The publisher can publish to any node in a cluster, and the receiving node will broadcast the message to other nodes. For some reason, there is a delay of 30 to 40 milliseconds when broadcasting, which results in ~20x slower performance. However, I could not debug the reason as I am not a C developer (I would also like to understand why the delay).

Expected

The delay must be reduced for better performance

I have built a lightweight RPC server using REDIS, and because of this issue, when in random node subscription case, I process 63 req/sec, and during targeted subscription can process 1250 req/sec

Comment From: hpatro

Hi @giridharkannan,

I've few questions.

  • How are you measuring the delay/lag?
  • Are there any other workload also ongoing in the cluster (data caching) ?
  • Are you seeing the delay in broadcasting while publishing on a particular node or on all nodes?
  • Which Redis version are you using ? We've made certain improvement in cluster bus pub/sub message propagation in Redis 7.

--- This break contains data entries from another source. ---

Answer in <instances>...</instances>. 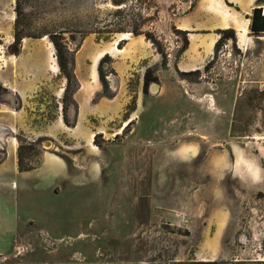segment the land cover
<instances>
[{
	"label": "rangeland",
	"instance_id": "obj_1",
	"mask_svg": "<svg viewBox=\"0 0 264 264\" xmlns=\"http://www.w3.org/2000/svg\"><path fill=\"white\" fill-rule=\"evenodd\" d=\"M226 1L231 5L21 0L37 37L23 38L13 55L7 46L16 0H0V83L6 88L0 139L11 132L5 123H16L9 110L22 107L23 127H14L13 134L24 146V164L36 167L42 146L50 147L66 157V178L73 185L66 182L65 208L35 203L31 175L18 178L15 194L28 217L20 220L0 264H261L254 261L264 260V32L247 29L240 37L233 28L232 39L215 25L222 4L245 20L252 7L264 11V0ZM48 32L65 37L82 86L74 95L81 103L79 121L66 128V139L58 137L66 147L52 145L45 135L46 124L62 111L65 85L56 58L52 63ZM119 36L127 38L117 50ZM212 38L208 51L201 41ZM100 51L107 55L96 63L92 80ZM146 69L157 79L144 91ZM152 82L158 84L155 93ZM67 114L73 119L71 103ZM4 155L3 145L0 162ZM232 159L233 169L222 173ZM9 183L16 185L11 168H1L0 185ZM221 202L228 211L222 226ZM192 208L198 216L190 214ZM214 220L219 226L212 231L223 236V246L209 241Z\"/></svg>",
	"mask_w": 264,
	"mask_h": 264
},
{
	"label": "crops",
	"instance_id": "obj_2",
	"mask_svg": "<svg viewBox=\"0 0 264 264\" xmlns=\"http://www.w3.org/2000/svg\"><path fill=\"white\" fill-rule=\"evenodd\" d=\"M215 27L219 29H223L225 26L222 23L221 24L218 23L215 25ZM80 87L82 86L80 85ZM7 89H13V88L10 87ZM113 100L114 99H112V101ZM59 104L61 106L60 102ZM97 105H99V102L97 103ZM123 105H124L123 103H120L117 111L122 110ZM59 108L61 109V107ZM9 111L15 113L16 123L15 120L12 118L9 123H5L7 129H9L11 132L7 133L6 135H4L3 138L0 139V148H2L4 145V150H5L4 159L0 162V169L5 167H10L11 175L15 178L16 185H12L11 183L6 185H0V255L6 254L10 251V249L12 248L11 247L12 240L16 235L20 220H25L28 217L27 215L24 217L22 216V213L20 211L19 198L17 196V193L15 194V191H17L18 188L17 180L19 177L22 176L25 177L31 175L32 177L31 188L33 191V200L35 203L36 202L43 203V205L56 203L66 208V182L68 181L67 184L73 186L69 182V180L71 179L66 178L68 175L66 157L55 151H52L50 147H47L45 145L42 146L39 162L36 167L25 171H20L18 169V163H17L18 141L15 135L13 134V132L15 131L14 127L15 128L23 127V124H21L20 122V119L23 117L21 113L22 107L13 108ZM12 115L13 114H5V117L8 118L13 117ZM80 116H81V103H79L78 105V114L75 125L68 126L64 122L62 117V111L60 110L56 114L54 119H52L50 122L46 124L47 131L45 135L51 138L48 141H50L52 145H55L56 147L58 144L59 145L62 144V146L66 147V142L65 141L60 142L58 137L62 136L66 139V128L68 129L75 128L77 122L79 121ZM131 119L132 118H130L127 121H125L126 119H123L121 125L123 124L124 127V125L127 122H129ZM121 125L119 128H121ZM119 131L120 129H118L116 132L119 133ZM186 147L187 146L184 147L182 146L179 147L178 149L179 151L184 153L185 149H187ZM64 152L66 153V150ZM233 165H234V160L232 159L228 165L221 166L222 173H225L226 169H230V170L233 169ZM208 183L209 182L206 181L204 185L206 186L208 185ZM190 214L198 216L199 210L197 208H192ZM225 215H228V211L224 203L221 202V226L225 221ZM35 219L38 220L37 217ZM213 225H218V220H214L212 224L209 225L208 234L212 235V238H210L209 241L211 242V244H221V246H223V236L222 235L220 236V232L212 231ZM194 254L197 256V252H195Z\"/></svg>",
	"mask_w": 264,
	"mask_h": 264
},
{
	"label": "trees",
	"instance_id": "obj_3",
	"mask_svg": "<svg viewBox=\"0 0 264 264\" xmlns=\"http://www.w3.org/2000/svg\"><path fill=\"white\" fill-rule=\"evenodd\" d=\"M112 2L116 5H122L125 3V0H112ZM225 3L228 5H231V2H227L225 0ZM15 18L13 22V40L11 43L7 46V51L10 54L18 55L21 48L22 39L25 37L33 36L37 37L35 34H33L30 31V23L28 20H26V11L24 4L21 3V0H16L15 6ZM245 17L248 18L247 23V29L250 33L254 35H259V33L264 32V11L261 10V7L255 6L250 9V13L245 14ZM218 33L225 34L227 33L228 37L234 39V29L231 27L225 28V29H217ZM47 34L49 40L51 41L53 47H54V54L57 61V65L59 68V72L61 76L65 79V85L63 88V94H62V117L66 125L68 126H74L76 123V118L78 114V105L74 98V93L79 89L80 82L75 74L74 71V53L72 50H69L67 41L65 40V37L61 32L53 33L48 32ZM225 38V36H222ZM118 45L120 43L118 42ZM107 54H104L103 57H101L100 62L104 61V58ZM98 73L100 76V79L102 82L104 81L103 73L101 72L100 63L98 66ZM157 77L154 76L150 69H146L143 74V90L146 91L147 86L151 80H156ZM6 92V88L0 83V102L2 99V95ZM68 103H71L74 107V114L73 119H69L67 114V105ZM128 126V125H127ZM126 126V127H127ZM97 134L94 135V141H96ZM19 140V145L17 147V163H18V169L20 171L30 170L34 168L35 166L33 164H24L23 158H22V151L24 149L23 144L21 143V138L19 136H16ZM42 138H38L37 141L41 140ZM34 142H29L28 149L33 148ZM263 146V153H264V140L262 141ZM261 166L264 168V158L261 161ZM201 264H215V260H201L198 261ZM254 262H259L261 264H264V260H256Z\"/></svg>",
	"mask_w": 264,
	"mask_h": 264
},
{
	"label": "bare ground",
	"instance_id": "obj_4",
	"mask_svg": "<svg viewBox=\"0 0 264 264\" xmlns=\"http://www.w3.org/2000/svg\"><path fill=\"white\" fill-rule=\"evenodd\" d=\"M217 14L219 15V20H220V24L222 23L225 27H228V25H230L232 28H235L238 30L240 37H243L244 34L247 31V22H248V18H246L245 20H241L236 14L231 13L223 4L222 7L218 10H216ZM125 34V33H124ZM123 34V35H124ZM120 37V36H119ZM126 36H121L120 38H117V40L114 43L115 49L120 50V48L116 45L119 41L126 39ZM214 42V38L211 39V41L209 43L205 42V41H201V44L208 50L210 51L211 46L213 45ZM113 48V46H112ZM114 50V49H113ZM105 51V50H104ZM117 52V51H116ZM106 52L100 51L98 53L95 54L94 58H93V66L90 69V77L92 80H95L97 78V74H96V69H95V65L96 63L101 59V57H103V55ZM52 63L56 66V62H55V57L52 55ZM151 85L153 86V92L155 93L156 90L158 89V84L156 82H152ZM63 87L60 89V91L62 92ZM130 122V121H129ZM127 122L124 127L129 123ZM93 146L94 143H93ZM259 179V178H257Z\"/></svg>",
	"mask_w": 264,
	"mask_h": 264
},
{
	"label": "flooded vegetation",
	"instance_id": "obj_5",
	"mask_svg": "<svg viewBox=\"0 0 264 264\" xmlns=\"http://www.w3.org/2000/svg\"><path fill=\"white\" fill-rule=\"evenodd\" d=\"M151 87H152V85L150 84V90H151ZM128 120H129V119H128ZM131 120H132V119H131ZM131 120H130V121H131ZM123 123H124V122H123ZM126 126H127V125H126ZM126 126H125V127H126ZM121 128H122V129L124 128V127H123V124H122V127H121Z\"/></svg>",
	"mask_w": 264,
	"mask_h": 264
}]
</instances>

Comment From: giridharkannan

Hi @hpatro ,

  • How are you measuring the delay/lag? : I am using Wireshark for debugging (if needed can share the packets)
  • Any other work load : No, and the result is consistent
  • Are you seeing the delay in broadcasting while publishing on a particular node or on all nodes?: Publishing starts after 30 ms, so on all nodes
  • Redis Version: 7.0.8

Comment From: hpatro

@giridharkannan Do you mean the message is sent after 30ms from the source node? And there is still additional time for message to be sent over network to the target node and published to the subscriber(s).

Also, What's the payload size? Did you try connecting subscriber on the same node where publish is done and what was the behavior?

Comment From: giridharkannan

@hpatro Source node (Redis node that received the Publish message) notifies other nodes in the cluster after 30 ms. Communication to client subscribers from Redis are always fast.

The payload size is < 100 bytes.

When connecting subscribers on the same node, it is fast (20x faster)

Comment From: zuiderkwast

Maybe you want to try the new sharded pubsub SSUBSCRIBE, SPUBLISH? Shard channels are sharded just like keys. Each channel is owned by one cluster node and clients get MOVED redirected to the right node.

Comment From: hpatro

@giridharkannan I tried Wireshark over the weekend and the observation of the network behavior are in line with the expectation.

  1. No subscribers

publisher -> server (6380) [publish ch1 hello]                   1677910337.119609000
server (6380) -> server (17379)                                  1677910337.120162000
  1. Subscribe on node (6380) and node (7379)
publisher -> server (6380) [publish ch1 hello]           1677912229.360370000
server -> subscriber (6380)                              1677912229.360599000
server (6380) -> server (17379)              1677912229.360715000
server (7379) -> subscriber (7379)           1677912229.360918000

Roughly 600 microseconds to transmit from publisher client -> source node -> target node -> subscriber client on target node. Not sure what's different on your end. Could you try setting up some dev environment with smaller set of nodes and try out.